What’s the Difference Between a Vision and a Goal?

  • Goal: the object of a person’s ambition or effort; an aim or desired result.
  • Vision: the ability to think about or plan the future with imagination or wisdom.

Put another way:

  • Goal: a destination you want to reach. It has an end result. It is born on paper and dies when accomplished.
  • Vision: a life you want to live. Its end result is actually its starting point. It is born in your mind’s eye and dies when you die.

In other words, Goals are good, but Visions are Great. And the two are actually interwoven.

  • Visions are huge things that can only be measured by the accomplishment of Goals.
  • Goals are the stepping stones you need to take you toward your Vision.
  • Without Goals, you won’t make progress toward your Vision.
  • Without Vision, your Goals either won’t make sense, won’t motivate you enough to accomplish them, or will dry up after a time.
  • Vision is the WHY.
  • Goals are the HOW.

4 Drives that (Re)igniting Vision Produces

Vision weaves four things into the fabric of our DAILY experience. –Andy Stanley

1. Passion

A clear, focused vision actually allows us to experience ahead of time the emotions associated with our anticipated future.

My next Goal is passing TOPIK Level 4. When I think about that as a Goal alone, as an end in and of itself, the steps required to get me there seem long and dreary. But if I think beyond TOPIK 4, if I look at this as a step toward my Vision, then I get to mentally experience the exhilaration of passing TOPIK 4 early. And that energy spurns me on toward doing the mundane tasks required to get me there.

2. Motivation

The mundane begins to matter. The details, chores, and routines of life become a worthwhile means to a planned-for end.

Once the Vision is clear, the tasks become less burdensome and more joyous. I focus less on the hard work of vocabulary acquisition and more on the accumulation of a robust vocabulary. I focus less on the difficult-to-learn grammar rules and more on the ability to reproduce those grammar rules at will – on paper and in person. I focus less on the difficult-to-understand Korean conversations and computer text that surrounds me and more on what I can learn and accomplish by focusing on those things.

Suddenly, all the small and “stupid” things become exciting and adventurous things.

3. Direction

[Vision] serves as a road map… [It] simplifies decision making. Anything that moves us toward the realization of our vision gets a green light. Everything else is approached with caution.

Let’s say someone gives me an opportunity to teach more English. While this would be a good way to make more money, I’m not currently struggling financially, so I would approach this opportunity with caution. Not because I’m afraid of being “illegal” (I have the proper VISA for that kind of work), but because it would take away more time that could be used to further my Vision.

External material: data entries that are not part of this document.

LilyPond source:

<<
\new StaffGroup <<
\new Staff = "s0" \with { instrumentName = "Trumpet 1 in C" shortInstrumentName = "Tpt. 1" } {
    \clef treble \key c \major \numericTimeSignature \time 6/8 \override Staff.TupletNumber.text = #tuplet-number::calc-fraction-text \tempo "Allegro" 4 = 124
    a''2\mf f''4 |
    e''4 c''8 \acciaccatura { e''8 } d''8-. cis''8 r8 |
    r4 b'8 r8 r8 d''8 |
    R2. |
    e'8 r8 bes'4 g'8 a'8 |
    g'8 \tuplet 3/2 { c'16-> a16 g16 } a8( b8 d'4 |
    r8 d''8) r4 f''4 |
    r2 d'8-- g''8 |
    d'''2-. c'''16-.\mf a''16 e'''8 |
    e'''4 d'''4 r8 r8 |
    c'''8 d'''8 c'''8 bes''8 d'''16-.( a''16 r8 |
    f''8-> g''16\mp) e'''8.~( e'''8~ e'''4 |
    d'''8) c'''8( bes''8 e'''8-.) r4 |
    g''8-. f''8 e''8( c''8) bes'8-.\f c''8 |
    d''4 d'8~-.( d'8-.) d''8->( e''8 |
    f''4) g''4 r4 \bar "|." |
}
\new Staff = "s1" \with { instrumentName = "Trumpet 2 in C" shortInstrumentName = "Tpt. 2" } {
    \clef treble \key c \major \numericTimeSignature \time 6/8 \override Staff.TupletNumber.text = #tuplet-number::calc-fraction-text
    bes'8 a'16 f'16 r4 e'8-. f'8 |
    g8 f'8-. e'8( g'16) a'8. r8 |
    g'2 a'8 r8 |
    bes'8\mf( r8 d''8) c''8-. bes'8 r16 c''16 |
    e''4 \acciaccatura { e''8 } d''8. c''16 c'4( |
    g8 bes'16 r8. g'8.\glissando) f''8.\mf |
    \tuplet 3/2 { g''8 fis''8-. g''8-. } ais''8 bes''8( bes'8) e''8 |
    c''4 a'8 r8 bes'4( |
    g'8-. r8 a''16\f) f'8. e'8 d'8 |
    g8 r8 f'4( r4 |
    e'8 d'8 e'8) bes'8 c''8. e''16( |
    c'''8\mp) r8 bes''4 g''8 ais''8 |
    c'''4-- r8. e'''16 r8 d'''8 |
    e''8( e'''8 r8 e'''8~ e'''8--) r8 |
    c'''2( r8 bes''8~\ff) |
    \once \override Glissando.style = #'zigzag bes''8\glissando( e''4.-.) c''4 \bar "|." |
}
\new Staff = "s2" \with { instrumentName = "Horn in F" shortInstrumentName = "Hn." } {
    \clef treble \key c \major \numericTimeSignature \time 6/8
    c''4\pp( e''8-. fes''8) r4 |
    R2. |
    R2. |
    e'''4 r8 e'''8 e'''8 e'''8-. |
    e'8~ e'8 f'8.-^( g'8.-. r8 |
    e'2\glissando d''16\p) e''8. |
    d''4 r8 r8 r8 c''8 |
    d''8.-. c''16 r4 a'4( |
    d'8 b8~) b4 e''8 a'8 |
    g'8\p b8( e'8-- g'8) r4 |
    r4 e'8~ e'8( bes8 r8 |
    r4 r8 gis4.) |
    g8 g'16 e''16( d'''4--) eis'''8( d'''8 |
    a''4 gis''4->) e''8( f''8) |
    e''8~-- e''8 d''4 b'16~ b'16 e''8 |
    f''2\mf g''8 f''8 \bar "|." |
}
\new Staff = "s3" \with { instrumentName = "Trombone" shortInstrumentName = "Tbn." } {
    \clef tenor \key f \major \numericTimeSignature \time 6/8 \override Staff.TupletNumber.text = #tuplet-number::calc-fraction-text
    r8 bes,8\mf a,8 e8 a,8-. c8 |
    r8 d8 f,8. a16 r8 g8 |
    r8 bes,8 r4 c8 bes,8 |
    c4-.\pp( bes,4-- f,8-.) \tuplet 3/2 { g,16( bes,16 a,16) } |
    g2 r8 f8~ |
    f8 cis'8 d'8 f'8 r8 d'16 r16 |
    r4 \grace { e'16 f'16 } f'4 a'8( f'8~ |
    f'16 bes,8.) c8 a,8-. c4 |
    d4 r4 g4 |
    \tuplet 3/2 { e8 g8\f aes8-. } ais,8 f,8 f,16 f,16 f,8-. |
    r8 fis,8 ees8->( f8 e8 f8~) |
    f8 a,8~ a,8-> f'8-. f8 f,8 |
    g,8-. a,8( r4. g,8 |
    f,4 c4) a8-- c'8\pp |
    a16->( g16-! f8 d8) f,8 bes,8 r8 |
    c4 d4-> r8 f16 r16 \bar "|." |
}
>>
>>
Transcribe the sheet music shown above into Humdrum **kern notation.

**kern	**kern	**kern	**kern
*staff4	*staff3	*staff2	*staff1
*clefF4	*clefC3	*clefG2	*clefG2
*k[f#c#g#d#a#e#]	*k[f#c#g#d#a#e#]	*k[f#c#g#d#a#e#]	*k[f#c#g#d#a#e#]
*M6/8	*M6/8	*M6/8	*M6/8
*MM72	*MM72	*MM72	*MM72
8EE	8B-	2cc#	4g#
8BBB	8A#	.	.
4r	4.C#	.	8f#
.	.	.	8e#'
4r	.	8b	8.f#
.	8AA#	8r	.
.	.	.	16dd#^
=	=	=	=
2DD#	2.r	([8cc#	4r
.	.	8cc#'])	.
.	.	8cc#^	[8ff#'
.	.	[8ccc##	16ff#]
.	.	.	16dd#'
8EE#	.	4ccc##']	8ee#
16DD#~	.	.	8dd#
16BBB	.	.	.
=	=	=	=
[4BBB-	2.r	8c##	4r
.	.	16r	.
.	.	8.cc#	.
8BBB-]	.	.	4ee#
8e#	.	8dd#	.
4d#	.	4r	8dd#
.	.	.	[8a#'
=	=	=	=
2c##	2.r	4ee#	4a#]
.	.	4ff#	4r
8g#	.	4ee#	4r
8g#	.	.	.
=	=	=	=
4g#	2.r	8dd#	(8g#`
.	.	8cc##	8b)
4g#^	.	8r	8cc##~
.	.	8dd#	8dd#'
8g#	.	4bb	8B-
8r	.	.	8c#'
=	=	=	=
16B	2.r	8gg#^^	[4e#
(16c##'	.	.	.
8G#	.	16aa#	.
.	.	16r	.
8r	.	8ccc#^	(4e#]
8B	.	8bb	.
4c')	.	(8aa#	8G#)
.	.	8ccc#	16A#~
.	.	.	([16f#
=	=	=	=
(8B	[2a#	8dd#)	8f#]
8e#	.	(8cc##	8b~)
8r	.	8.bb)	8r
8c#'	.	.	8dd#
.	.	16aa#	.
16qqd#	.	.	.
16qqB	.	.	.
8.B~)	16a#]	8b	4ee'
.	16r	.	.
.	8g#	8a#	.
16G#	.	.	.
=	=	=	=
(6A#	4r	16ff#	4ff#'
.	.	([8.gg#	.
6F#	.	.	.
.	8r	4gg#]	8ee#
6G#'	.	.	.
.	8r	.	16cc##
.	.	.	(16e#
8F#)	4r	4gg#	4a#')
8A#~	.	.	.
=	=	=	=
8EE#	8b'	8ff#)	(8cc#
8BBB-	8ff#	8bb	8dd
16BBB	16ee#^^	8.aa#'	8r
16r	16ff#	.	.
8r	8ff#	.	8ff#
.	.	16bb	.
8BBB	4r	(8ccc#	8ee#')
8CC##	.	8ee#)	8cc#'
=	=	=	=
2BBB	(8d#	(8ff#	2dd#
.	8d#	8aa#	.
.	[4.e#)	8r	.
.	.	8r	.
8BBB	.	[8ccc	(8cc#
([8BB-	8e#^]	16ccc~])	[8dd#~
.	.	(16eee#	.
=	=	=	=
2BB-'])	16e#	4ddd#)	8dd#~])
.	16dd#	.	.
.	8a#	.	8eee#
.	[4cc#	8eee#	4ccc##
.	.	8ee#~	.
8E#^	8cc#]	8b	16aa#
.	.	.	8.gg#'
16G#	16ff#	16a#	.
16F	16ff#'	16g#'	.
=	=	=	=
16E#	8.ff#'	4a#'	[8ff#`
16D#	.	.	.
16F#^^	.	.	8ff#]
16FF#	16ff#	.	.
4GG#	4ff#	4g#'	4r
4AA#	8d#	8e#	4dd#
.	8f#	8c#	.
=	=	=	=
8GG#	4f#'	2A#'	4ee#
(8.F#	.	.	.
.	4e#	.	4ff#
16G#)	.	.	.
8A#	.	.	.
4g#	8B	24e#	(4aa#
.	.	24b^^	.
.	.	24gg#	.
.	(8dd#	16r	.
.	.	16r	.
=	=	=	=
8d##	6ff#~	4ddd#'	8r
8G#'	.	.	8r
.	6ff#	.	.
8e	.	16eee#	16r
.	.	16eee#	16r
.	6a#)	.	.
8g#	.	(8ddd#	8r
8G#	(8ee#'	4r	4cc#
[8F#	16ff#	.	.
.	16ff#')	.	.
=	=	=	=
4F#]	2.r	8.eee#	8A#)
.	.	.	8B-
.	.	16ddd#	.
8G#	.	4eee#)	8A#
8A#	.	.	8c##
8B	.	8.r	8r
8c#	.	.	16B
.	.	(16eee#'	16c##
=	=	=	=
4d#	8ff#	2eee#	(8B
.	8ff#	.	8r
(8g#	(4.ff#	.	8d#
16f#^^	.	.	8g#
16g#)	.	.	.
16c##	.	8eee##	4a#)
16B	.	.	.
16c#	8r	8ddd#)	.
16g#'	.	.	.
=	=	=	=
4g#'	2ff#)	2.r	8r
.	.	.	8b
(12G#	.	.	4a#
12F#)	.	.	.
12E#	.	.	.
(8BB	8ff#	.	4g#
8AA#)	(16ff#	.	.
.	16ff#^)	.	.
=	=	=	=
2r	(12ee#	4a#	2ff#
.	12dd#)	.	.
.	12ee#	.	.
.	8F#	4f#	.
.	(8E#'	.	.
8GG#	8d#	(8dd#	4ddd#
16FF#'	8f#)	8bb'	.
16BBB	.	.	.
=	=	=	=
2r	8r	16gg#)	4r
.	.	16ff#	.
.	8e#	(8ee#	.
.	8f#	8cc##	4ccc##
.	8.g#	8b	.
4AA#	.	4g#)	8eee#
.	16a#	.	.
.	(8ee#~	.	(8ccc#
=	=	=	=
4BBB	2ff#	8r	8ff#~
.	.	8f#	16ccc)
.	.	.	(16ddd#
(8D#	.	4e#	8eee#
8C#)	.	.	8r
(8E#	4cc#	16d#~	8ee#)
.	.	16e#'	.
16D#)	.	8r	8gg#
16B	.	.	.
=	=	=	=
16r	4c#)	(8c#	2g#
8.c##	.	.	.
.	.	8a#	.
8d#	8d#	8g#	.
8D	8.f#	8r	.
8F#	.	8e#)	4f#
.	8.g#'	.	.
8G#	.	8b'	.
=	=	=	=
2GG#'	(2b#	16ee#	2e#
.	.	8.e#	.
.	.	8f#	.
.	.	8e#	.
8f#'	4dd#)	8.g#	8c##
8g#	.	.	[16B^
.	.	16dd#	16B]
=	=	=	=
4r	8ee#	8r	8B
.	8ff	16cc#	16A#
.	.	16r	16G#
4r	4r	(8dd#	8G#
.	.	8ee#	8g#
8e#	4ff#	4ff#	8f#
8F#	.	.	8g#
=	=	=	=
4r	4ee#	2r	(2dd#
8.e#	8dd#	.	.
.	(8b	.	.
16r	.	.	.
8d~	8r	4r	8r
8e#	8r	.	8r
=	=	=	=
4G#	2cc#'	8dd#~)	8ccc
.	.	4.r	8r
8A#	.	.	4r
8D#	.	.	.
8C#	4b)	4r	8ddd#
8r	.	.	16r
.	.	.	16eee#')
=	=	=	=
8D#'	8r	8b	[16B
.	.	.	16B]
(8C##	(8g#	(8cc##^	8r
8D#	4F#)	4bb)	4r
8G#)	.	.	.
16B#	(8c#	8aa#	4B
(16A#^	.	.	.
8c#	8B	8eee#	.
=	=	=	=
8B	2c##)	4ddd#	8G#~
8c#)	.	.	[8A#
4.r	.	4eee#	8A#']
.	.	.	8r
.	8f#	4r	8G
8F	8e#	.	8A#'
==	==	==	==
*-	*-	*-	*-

If my Vision is to NOT speak English at a career job, then any (extra) opportunity that FORCES me to speak ONLY English would be a detriment to my Vision. (Obviously, I’m not saying you should give up your day job – but perhaps you should pass up some of those side jobs and opportunities.)

4. Purpose

A vision gives you a reason to get up in the morning. If you don’t show up, something important won’t be accomplished. Suddenly, you matter…a lot! Without you, what could be – what should be – won’t be.

I am the key element in my Vision. If I don’t work hard, my Vision doesn’t get accomplished. If I don’t do the mundane tasks, I’ll stay stuck in the same Korean level for the foreseeable future.

I’m the VIP. I’m the President of this Company (of My Vision). I’m the Boss. I’m the Leader. I’m the Chief Worker. I’m the first to show up in the morning and the last to leave.

If I don’t manage my time well, then WE (My Vision Company) is going nowhere.

Ask yourself this: If you worked as hard at your Vision as at your day job, would you be promoted or fired? Do you manage your time and energy well?